The crash couch flattened beneath my sudden, oppressive mass and I could feel every molecule of my flight suit cutting into my skin like microscopic knives, could feel my breasts crushed against my ribs and my arms immobile at my sides. This was when you had to have the interface, when you had to have the jacks, because there was no way to physically control the ship, no way to even speak. Only the drugs our flight suits were feeding us were keeping me conscious, and I couldn’t have sworn that Burke wasn’t passed out already.
There were stray bits of data, things that I sensed and knew but didn’t quite register because all my concentration was focused on staying conscious. I saw the flare of the destroyer’s main laser batteries firing and a fragment of my mind that could still pay attention considered that if that weapon scored a direct hit on any of us, we were dead. But it wasn’t aiming at us, and I realized that it must be using its main weaponry to target the Ship-Busters.
The minutes crawled by and I couldn’t be sure I wasn’t hallucinating when I saw the Tahni destroyer in a braking burn as well.

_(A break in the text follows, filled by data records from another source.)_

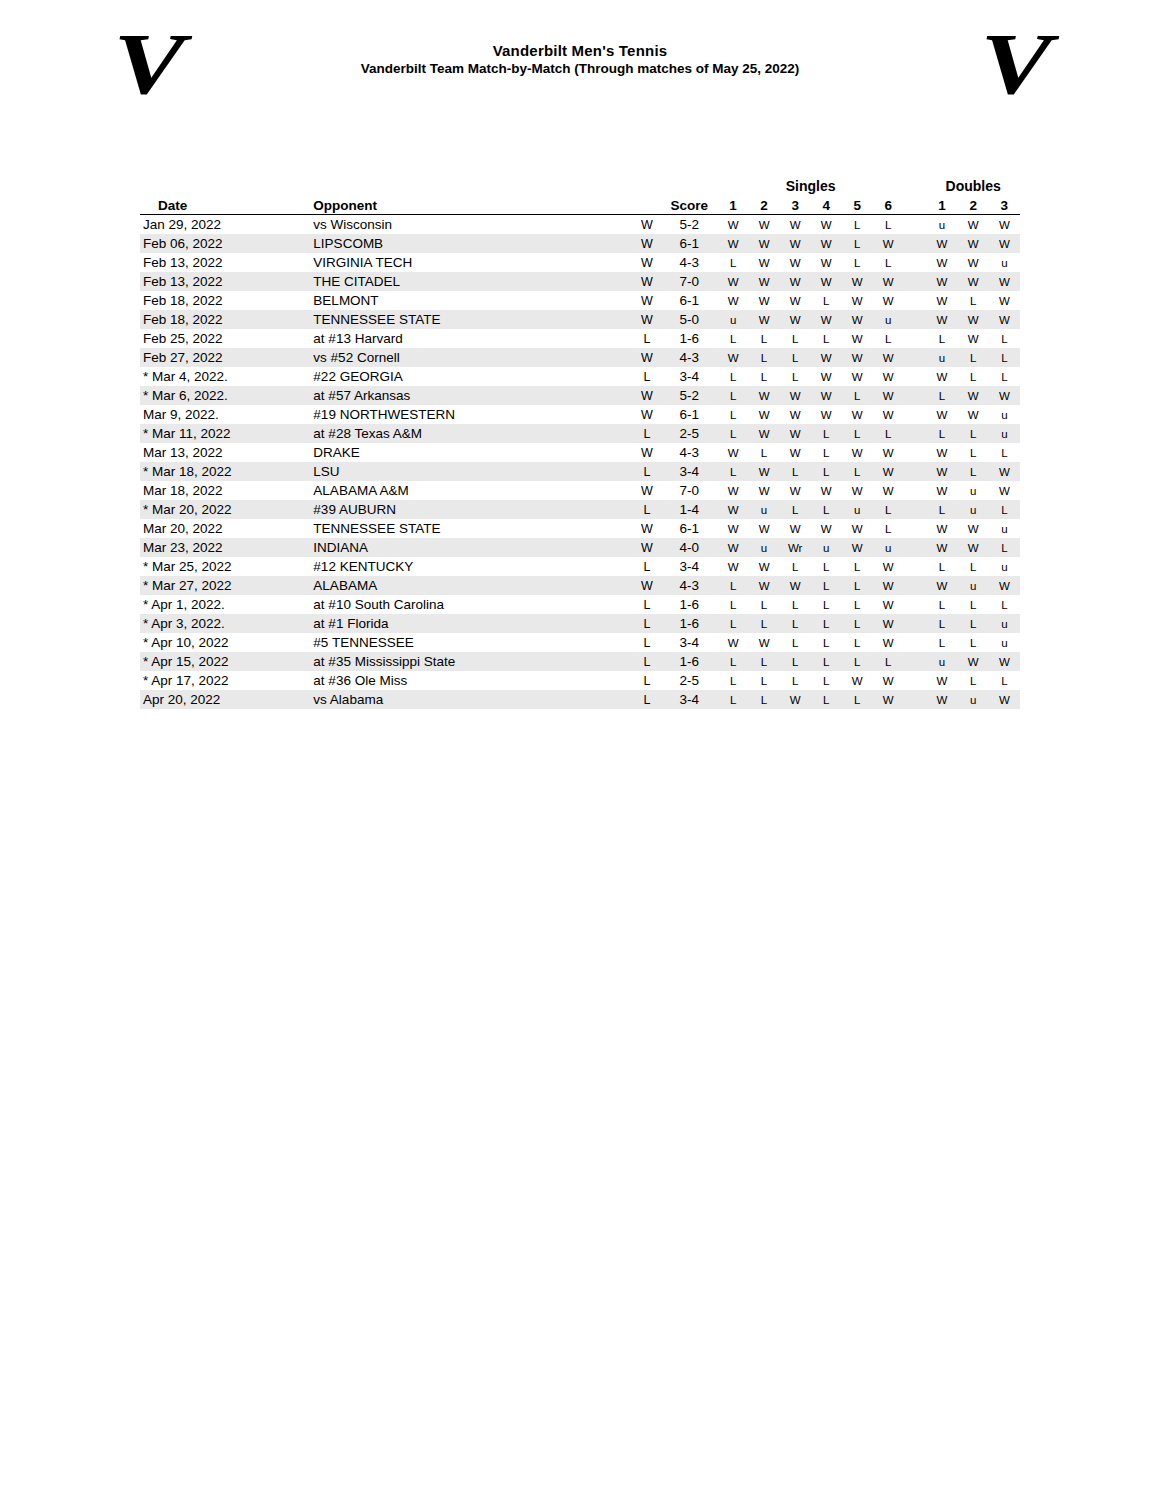V
V
Vanderbilt Men's Tennis
Vanderbilt Team Match-by-Match (Through matches of May 25, 2022)
| | Singles | | Doubles |
| --- | --- | --- | --- |
| Date | Opponent | | Score | 1 | 2 | 3 | 4 | 5 | 6 | | 1 | 2 | 3 |
| Jan 29, 2022 | vs Wisconsin | W | 5-2 | W | W | W | W | L | L | | u | W | W |
| Feb 06, 2022 | LIPSCOMB | W | 6-1 | W | W | W | W | L | W | | W | W | W |
| Feb 13, 2022 | VIRGINIA TECH | W | 4-3 | L | W | W | W | L | L | | W | W | u |
| Feb 13, 2022 | THE CITADEL | W | 7-0 | W | W | W | W | W | W | | W | W | W |
| Feb 18, 2022 | BELMONT | W | 6-1 | W | W | W | L | W | W | | W | L | W |
| Feb 18, 2022 | TENNESSEE STATE | W | 5-0 | u | W | W | W | W | u | | W | W | W |
| Feb 25, 2022 | at #13 Harvard | L | 1-6 | L | L | L | L | W | L | | L | W | L |
| Feb 27, 2022 | vs #52 Cornell | W | 4-3 | W | L | L | W | W | W | | u | L | L |
| * Mar 4, 2022. | #22 GEORGIA | L | 3-4 | L | L | L | W | W | W | | W | L | L |
| * Mar 6, 2022. | at #57 Arkansas | W | 5-2 | L | W | W | W | L | W | | L | W | W |
| Mar 9, 2022. | #19 NORTHWESTERN | W | 6-1 | L | W | W | W | W | W | | W | W | u |
| * Mar 11, 2022 | at #28 Texas A&M | L | 2-5 | L | W | W | L | L | L | | L | L | u |
| Mar 13, 2022 | DRAKE | W | 4-3 | W | L | W | L | W | W | | W | L | L |
| * Mar 18, 2022 | LSU | L | 3-4 | L | W | L | L | L | W | | W | L | W |
| Mar 18, 2022 | ALABAMA A&M | W | 7-0 | W | W | W | W | W | W | | W | u | W |
| * Mar 20, 2022 | #39 AUBURN | L | 1-4 | W | u | L | L | u | L | | L | u | L |
| Mar 20, 2022 | TENNESSEE STATE | W | 6-1 | W | W | W | W | W | L | | W | W | u |
| Mar 23, 2022 | INDIANA | W | 4-0 | W | u | Wr | u | W | u | | W | W | L |
| * Mar 25, 2022 | #12 KENTUCKY | L | 3-4 | W | W | L | L | L | W | | L | L | u |
| * Mar 27, 2022 | ALABAMA | W | 4-3 | L | W | W | L | L | W | | W | u | W |
| * Apr 1, 2022. | at #10 South Carolina | L | 1-6 | L | L | L | L | L | W | | L | L | L |
| * Apr 3, 2022. | at #1 Florida | L | 1-6 | L | L | L | L | L | W | | L | L | u |
| * Apr 10, 2022 | #5 TENNESSEE | L | 3-4 | W | W | L | L | L | W | | L | L | u |
| * Apr 15, 2022 | at #35 Mississippi State | L | 1-6 | L | L | L | L | L | L | | u | W | W |
| * Apr 17, 2022 | at #36 Ole Miss | L | 2-5 | L | L | L | L | W | W | | W | L | L |
| Apr 20, 2022 | vs Alabama | L | 3-4 | L | L | W | L | L | W | | W | u | W |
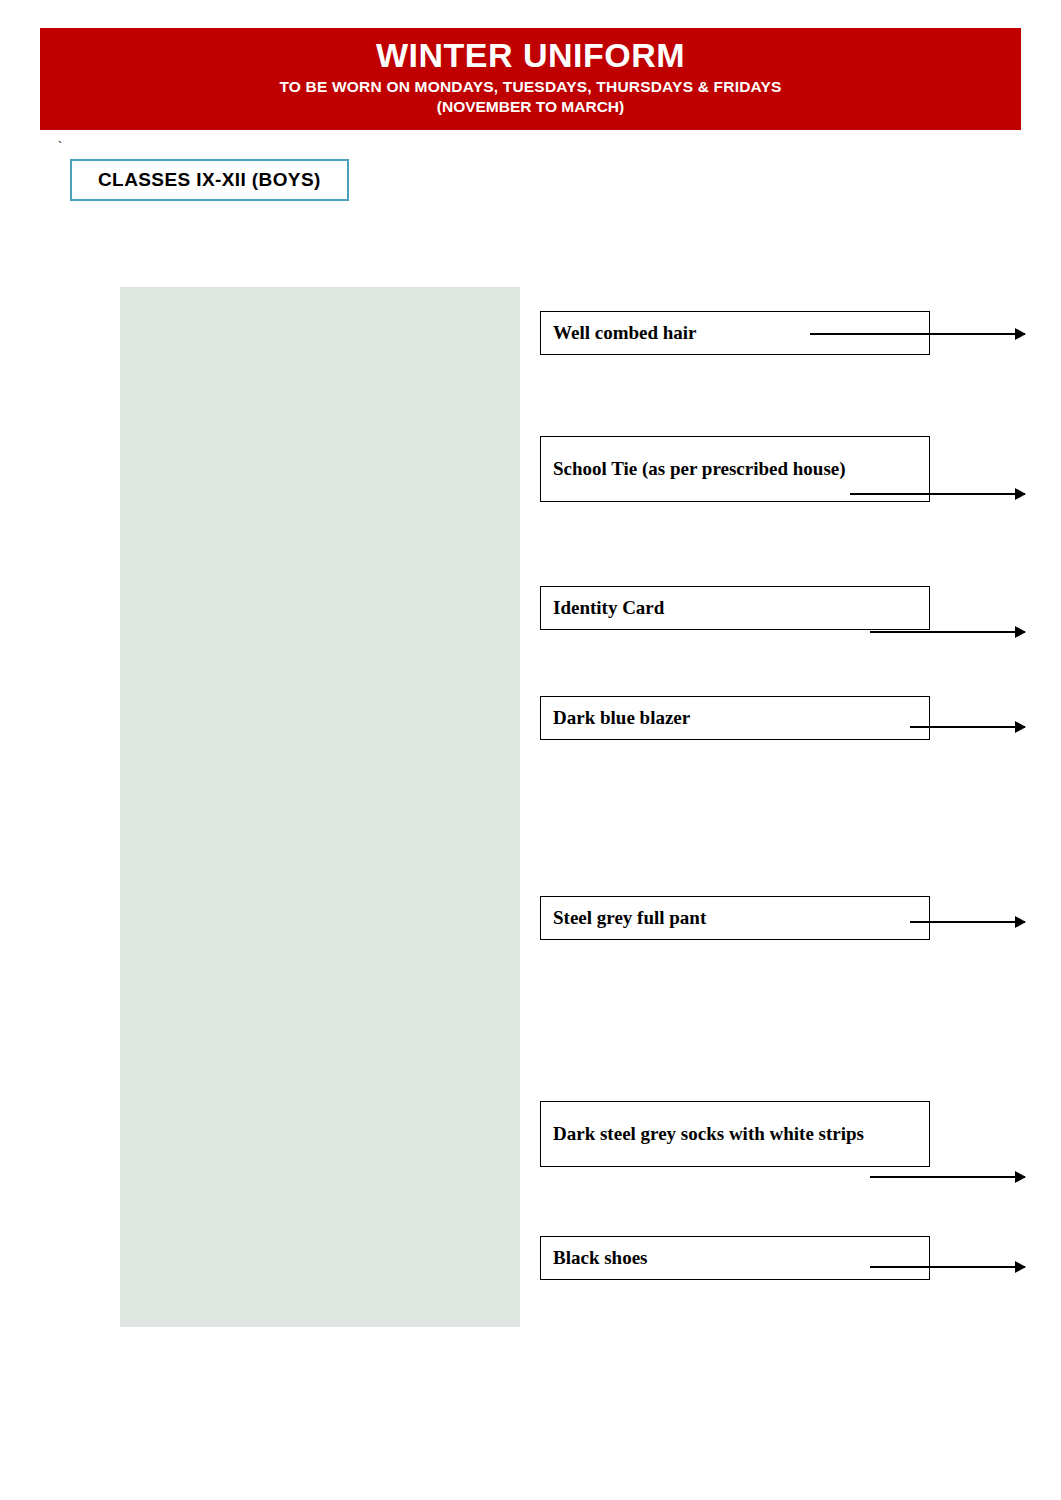WINTER UNIFORM
TO BE WORN ON MONDAYS, TUESDAYS, THURSDAYS & FRIDAYS
(NOVEMBER TO MARCH)
`
CLASSES IX-XII (BOYS)
Well combed hair
School Tie (as per prescribed house)
Identity Card
Dark blue blazer
Steel grey full pant
Dark steel grey socks with white strips
Black shoes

But no, it was real…we were all spending a shitload of energy and enduring a lot of pain just to be in a better position to try to kill each other.

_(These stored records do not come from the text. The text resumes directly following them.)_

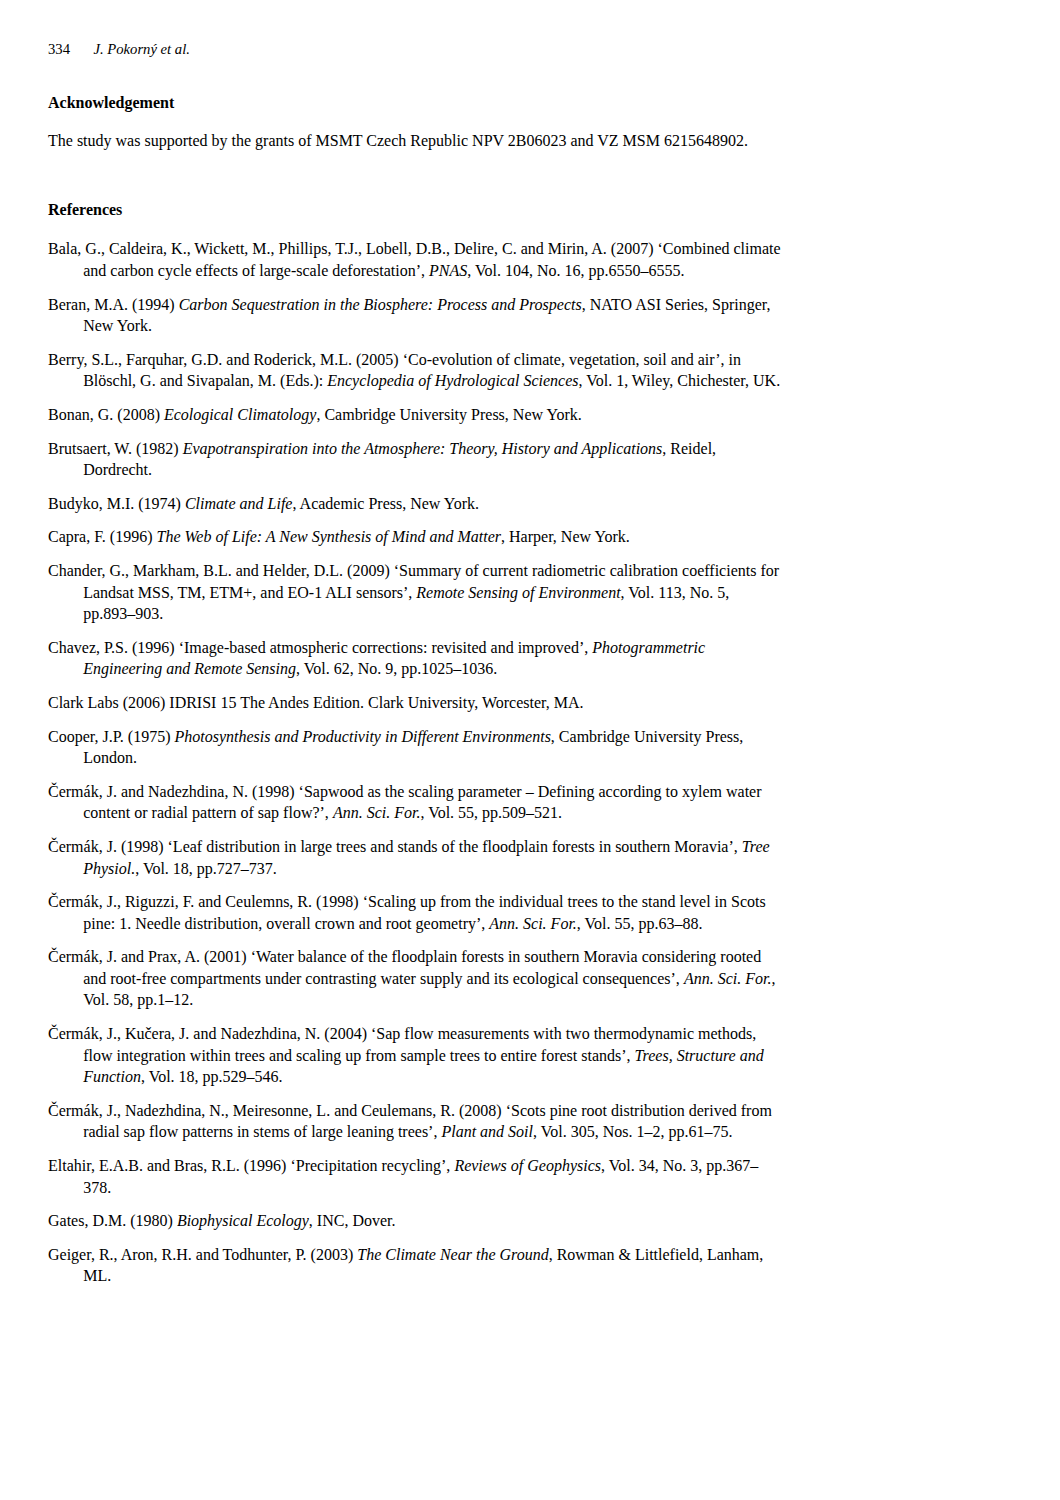334 J. Pokorný et al.
Acknowledgement
The study was supported by the grants of MSMT Czech Republic NPV 2B06023 and VZ MSM 6215648902.
References
Bala, G., Caldeira, K., Wickett, M., Phillips, T.J., Lobell, D.B., Delire, C. and Mirin, A. (2007) ‘Combined climate and carbon cycle effects of large-scale deforestation’, PNAS, Vol. 104, No. 16, pp.6550–6555.
Beran, M.A. (1994) Carbon Sequestration in the Biosphere: Process and Prospects, NATO ASI Series, Springer, New York.
Berry, S.L., Farquhar, G.D. and Roderick, M.L. (2005) ‘Co-evolution of climate, vegetation, soil and air’, in Blöschl, G. and Sivapalan, M. (Eds.): Encyclopedia of Hydrological Sciences, Vol. 1, Wiley, Chichester, UK.
Bonan, G. (2008) Ecological Climatology, Cambridge University Press, New York.
Brutsaert, W. (1982) Evapotranspiration into the Atmosphere: Theory, History and Applications, Reidel, Dordrecht.
Budyko, M.I. (1974) Climate and Life, Academic Press, New York.
Capra, F. (1996) The Web of Life: A New Synthesis of Mind and Matter, Harper, New York.
Chander, G., Markham, B.L. and Helder, D.L. (2009) ‘Summary of current radiometric calibration coefficients for Landsat MSS, TM, ETM+, and EO-1 ALI sensors’, Remote Sensing of Environment, Vol. 113, No. 5, pp.893–903.
Chavez, P.S. (1996) ‘Image-based atmospheric corrections: revisited and improved’, Photogrammetric Engineering and Remote Sensing, Vol. 62, No. 9, pp.1025–1036.
Clark Labs (2006) IDRISI 15 The Andes Edition. Clark University, Worcester, MA.
Cooper, J.P. (1975) Photosynthesis and Productivity in Different Environments, Cambridge University Press, London.
Čermák, J. and Nadezhdina, N. (1998) ‘Sapwood as the scaling parameter – Defining according to xylem water content or radial pattern of sap flow?’, Ann. Sci. For., Vol. 55, pp.509–521.
Čermák, J. (1998) ‘Leaf distribution in large trees and stands of the floodplain forests in southern Moravia’, Tree Physiol., Vol. 18, pp.727–737.
Čermák, J., Riguzzi, F. and Ceulemns, R. (1998) ‘Scaling up from the individual trees to the stand level in Scots pine: 1. Needle distribution, overall crown and root geometry’, Ann. Sci. For., Vol. 55, pp.63–88.
Čermák, J. and Prax, A. (2001) ‘Water balance of the floodplain forests in southern Moravia considering rooted and root-free compartments under contrasting water supply and its ecological consequences’, Ann. Sci. For., Vol. 58, pp.1–12.
Čermák, J., Kučera, J. and Nadezhdina, N. (2004) ‘Sap flow measurements with two thermodynamic methods, flow integration within trees and scaling up from sample trees to entire forest stands’, Trees, Structure and Function, Vol. 18, pp.529–546.
Čermák, J., Nadezhdina, N., Meiresonne, L. and Ceulemans, R. (2008) ‘Scots pine root distribution derived from radial sap flow patterns in stems of large leaning trees’, Plant and Soil, Vol. 305, Nos. 1–2, pp.61–75.
Eltahir, E.A.B. and Bras, R.L. (1996) ‘Precipitation recycling’, Reviews of Geophysics, Vol. 34, No. 3, pp.367–378.
Gates, D.M. (1980) Biophysical Ecology, INC, Dover.
Geiger, R., Aron, R.H. and Todhunter, P. (2003) The Climate Near the Ground, Rowman & Littlefield, Lanham, ML.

There was a soundless signal from the Squadron Leader’s boat and I gratefully cut the drive and spun us back around to face front. We were only a few thousand kilometers away from the destroyer now, its monolithic bulk filling the view of every sensor display. I checked for the Ship-Busters and saw only four of them still inbound, the four farthest out; the destroyer’s lasers had taken out the rest.
“First Squadron,” Commander Hideyo transmitted, his words grave and weighted, as if he were handing down a sentence, “form on me and engage.”
Chapter Ten
It felt like shooting at a mountain, except the mountain could shoot back.
The squa
dron had shaped up into an arrowhead formation and our proton cannons volleyed nearly as one, all of us targeting the portside dorsal point-defense batteries on the monstrous starship. Proton fire hammered into the deflectors there and charge bled away in a scintillating yellow halo that spread in an arc around the width of the ship, except for a pinpoint line of crackling energy that overloaded the field and sliced into the skin of the ship. A line of rocket launch pods erupted in flame as the propellant exploded, and charred fragments of hull fountained outward.

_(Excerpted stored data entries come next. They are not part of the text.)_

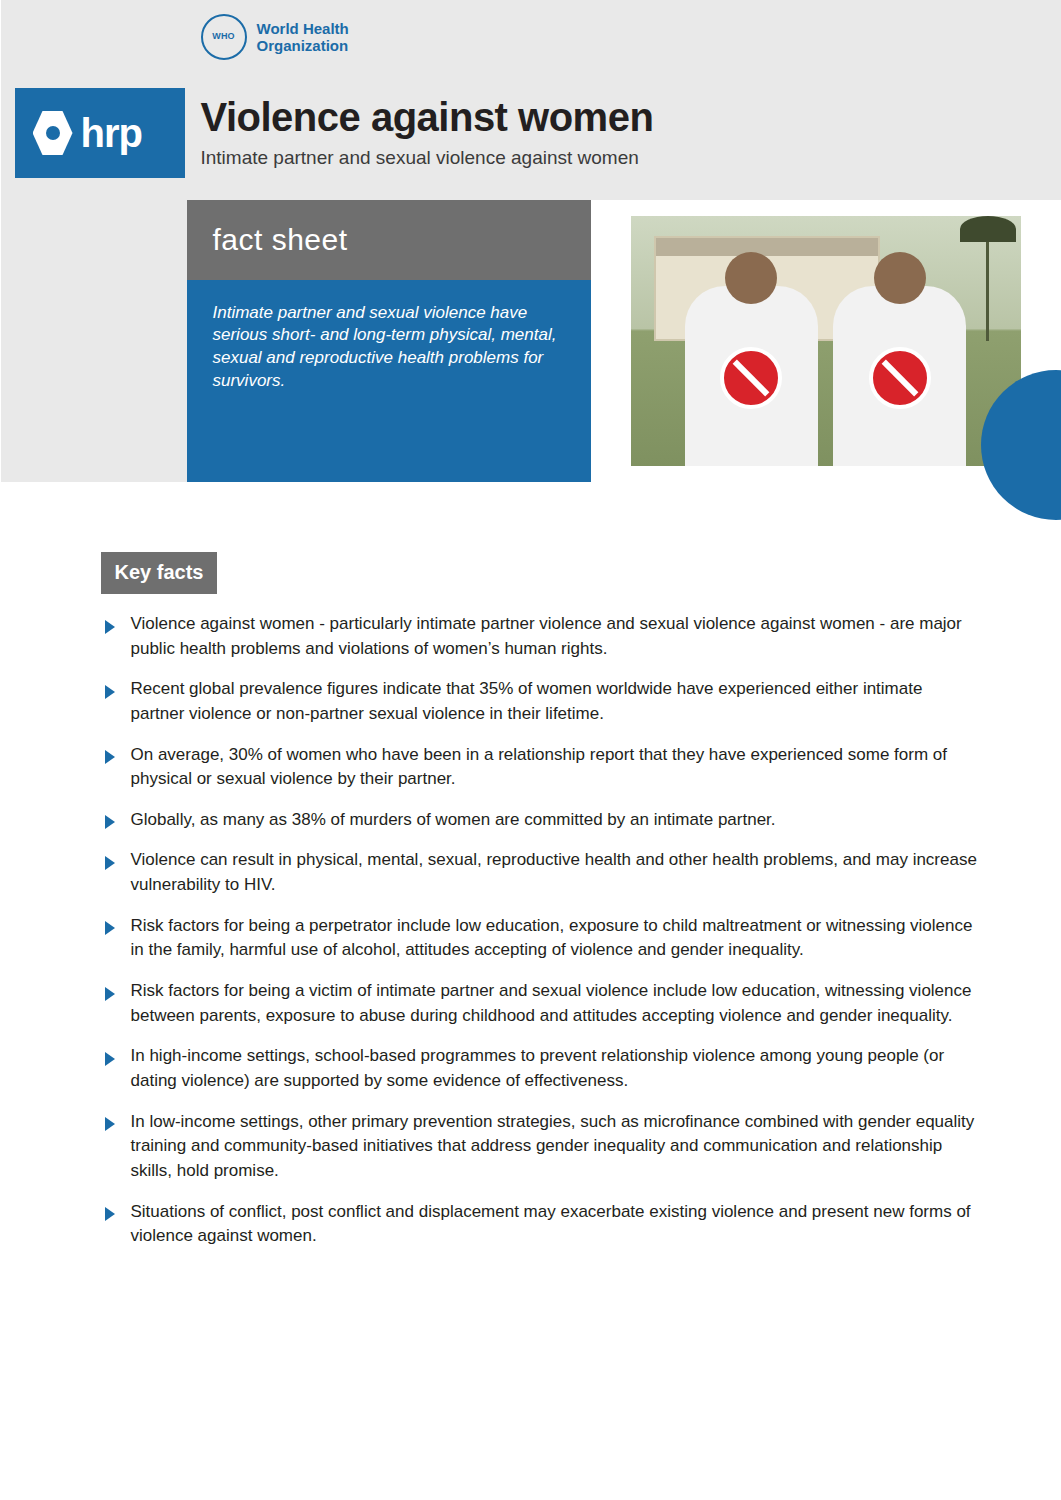WHO
World Health
Organization
hrp
Violence against women
Intimate partner and sexual violence against women
fact sheet
Intimate partner and sexual violence have serious short- and long-term physical, mental, sexual and reproductive health problems for survivors.
Key facts
Violence against women - particularly intimate partner violence and sexual violence against women - are major public health problems and violations of women’s human rights.
Recent global prevalence figures indicate that 35% of women worldwide have experienced either intimate partner violence or non-partner sexual violence in their lifetime.
On average, 30% of women who have been in a relationship report that they have experienced some form of physical or sexual violence by their partner.
Globally, as many as 38% of murders of women are committed by an intimate partner.
Violence can result in physical, mental, sexual, reproductive health and other health problems, and may increase vulnerability to HIV.
Risk factors for being a perpetrator include low education, exposure to child maltreatment or witnessing violence in the family, harmful use of alcohol, attitudes accepting of violence and gender inequality.
Risk factors for being a victim of intimate partner and sexual violence include low education, witnessing violence between parents, exposure to abuse during childhood and attitudes accepting violence and gender inequality.
In high-income settings, school-based programmes to prevent relationship violence among young people (or dating violence) are supported by some evidence of effectiveness.
In low-income settings, other primary prevention strategies, such as microfinance combined with gender equality training and community-based initiatives that address gender inequality and communication and relationship skills, hold promise.
Situations of conflict, post conflict and displacement may exacerbate existing violence and present new forms of violence against women.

I wanted to cheer, but a sober reality reined that impulse in: we were a distraction, to let the Ship-Busters get through. That meant, to keep the destroyer from firing on them, we’d have to make it fire on us instead. There were multiple flares of rocket engines igniting along one of the ship’s weapons bays and sixteen missiles shot out, splaying like fingers and heading toward our formation.
“Evasive maneuvers,” Hideyo snapped. “Split up and spread wide.”
Ash and I banked to starboard, firing off long bursts from our belly jets and then cutting off on a new course that ran parallel to the hull of the destroyer, just a bit more than two hundred kilometers away now and burning at three gravities. The closest of the Ship-Busters was running a line perpendicular to ours, heading straight for the section of hull we’d left undefended, only a hundred kilometers from ending this. The aft end of the destroyer began to swing around, probably seeming painfully slow to the crew on board but far too fast for me.
“Shit,” I hissed, knowing she was trying to bring around her laser emitter ports.
The weapon was fed directly from the destroyer’s fusion reactor, and all the optics were buried deep and safe inside the armored hull, directed by a series of internal mirrors through ports that ringed the ship’s bow.